To check if the prometheus process runs:
ps aufx | grep prometheus
prometh+ 504 0.0 0.3 1001428 28664 ? Ssl Dez06 0:50 /usr/bin/prometheus-node-exporter --web.listen-address 127.0.0.1:9100 --web.telemetry-path=/metrics-node/metrics/
nobody 23760 0.4 1.3 984596 111752 ? Ssl 19:56 0:01 \_ /bin/prometheus --config.file=/etc/prometheus/prometheus.yml --web.route-prefix=/metrics-prometheus/ --web.external-url=/metrics-prometheu
s/ --query.lookback-delta=12h --storage.tsdb.retention.time=15d --storage.tsdb.allow-overlapping-blocks --web.enable-lifecycle
root 24602 0.0 0.0 6416 816 pts/2 S+ 20:02 0:00 | \_ grep prometheus
Check the status of the container:
univention-app status prometheus
● docker-app-prometheus.service - LSB: Start the Container for prometheus
Loaded: loaded (/etc/init.d/docker-app-prometheus; generated)

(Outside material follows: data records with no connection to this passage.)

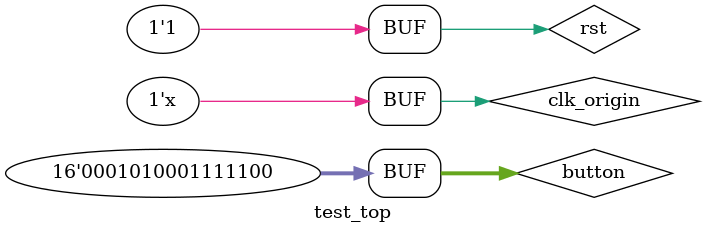
<source format=v>
`timescale 1ns / 1ps

module test_top();
    
    reg clk_origin;
    reg rst;
    reg [15:0] button;
    wire [15:0] hamming_dec;
    wire hamming_wave;
    wire interres_wave;

    initial begin
        clk_origin <= 1;
        button <= 16'b0001_0100_0111_1100;
        rst <= 0;
        #5
        rst <= 1;
    end
    
    always #10 clk_origin = ~clk_origin;

    top top_0 (
        .clk_origin(clk_origin),
        .rst(rst),
        .button(button),
        .hamming_dec(hamming_dec),
        .hamming_wave(hamming_wave),
        .interres_wave(interres_wave)
    );
    
endmodule

</source>
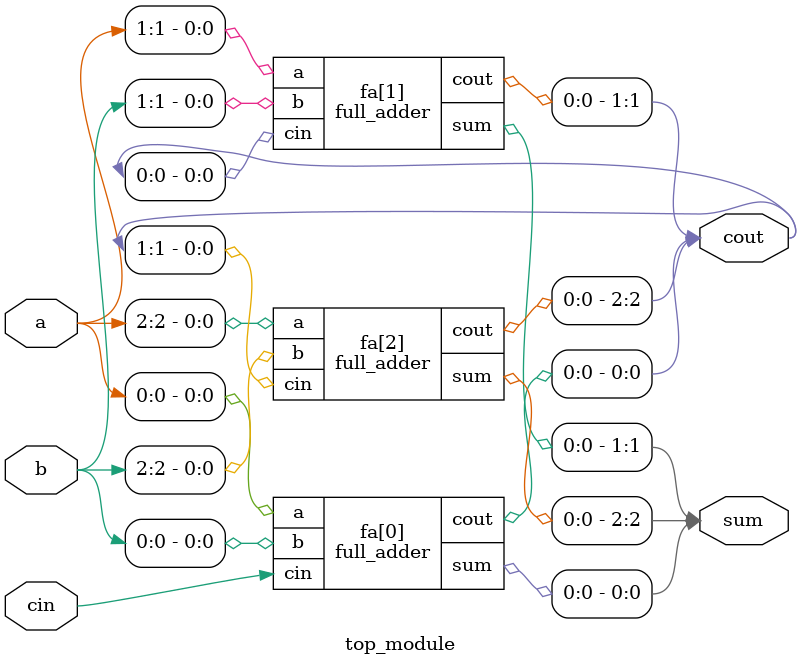
<source format=v>
module full_adder( 
    input a, b, cin,
    output cout, sum );

    assign sum = a^b^cin;
    assign cout = (a&b) | (a&cin) | (b&cin);
endmodule

module top_module( 
    input [2:0] a, b,
    input cin,
    output [2:0] cout,
    output [2:0] sum );

    full_adder fa[2:0](a, b, {cout[1:0] ,cin}, cout, sum);
endmodule

</source>
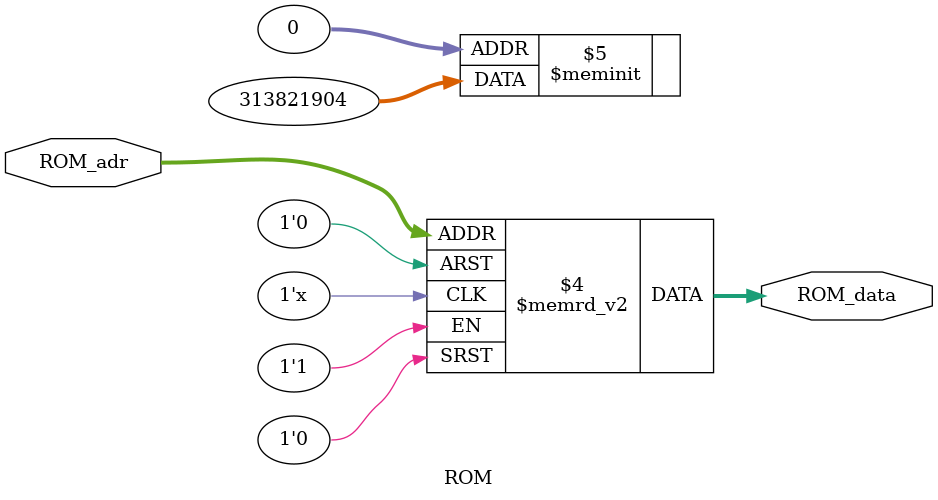
<source format=v>
`timescale 1ns / 1ps


module ROM(
    input [2:0] ROM_adr,
    output reg [3:0] ROM_data
    );
    always@(ROM_adr) begin
        case(ROM_adr)
            3'd0: ROM_data = 4'd0;
            3'd1: ROM_data = 4'd13;
            3'd2: ROM_data = 4'd10;
            3'd3: ROM_data = 4'd8;
            3'd4: ROM_data = 4'd4;
            3'd5: ROM_data = 4'd11;
            3'd6: ROM_data = 4'd2;
            3'd7: ROM_data = 4'd1;
        endcase
     end
endmodule

</source>
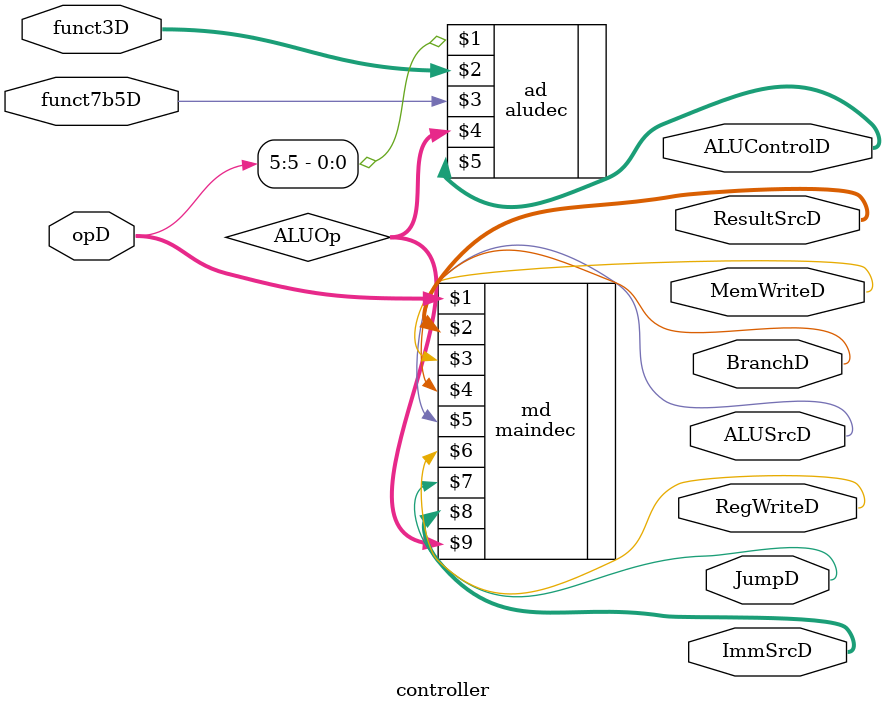
<source format=sv>
`timescale 1ns / 1ps

module controller(input  logic [6:0] opD,
                  input  logic [2:0] funct3D,
                  input  logic       funct7b5D,
                  output logic       RegWriteD,
                  output logic [1:0] ResultSrcD,
                  output logic       MemWriteD, JumpD,BranchD,
                  output logic [2:0] ALUControlD,
                  output logic       ALUSrcD,
                  output logic [1:0] ImmSrcD);

  logic [1:0] ALUOp;
  logic       PCSrcE;
  logic       JumpE;
  logic       BranchE; 
  logic       ZeroE;
  //logic       Branch;

  maindec md(opD, ResultSrcD, MemWriteD, BranchD,
             ALUSrcD, RegWriteD, JumpD, ImmSrcD, ALUOp);
  aludec  ad(opD[5], funct3D, funct7b5D, ALUOp, ALUControlD);

  //assign PCSrcE = BranchE & ZeroE | JumpE;
endmodule

</source>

Active: active (exited) since Tue 2023-12-12 19:56:41 CET; 50min ago
Docs: man:systemd-sysv-generator(8)
Process: 23671 ExecStart=/etc/init.d/docker-app-prometheus start (code=exited, status=0/SUCCESS)
Dez 12 19:56:38 ucs-primary systemd[1]: Starting LSB: Start the Container for prometheus...
Dez 12 19:56:41 ucs-primary docker-app-prometheus[23671]: Starting prometheus Container a437univention ....
Dez 12 19:56:41 ucs-primary systemd[1]: Started LSB: Start the Container for prometheus.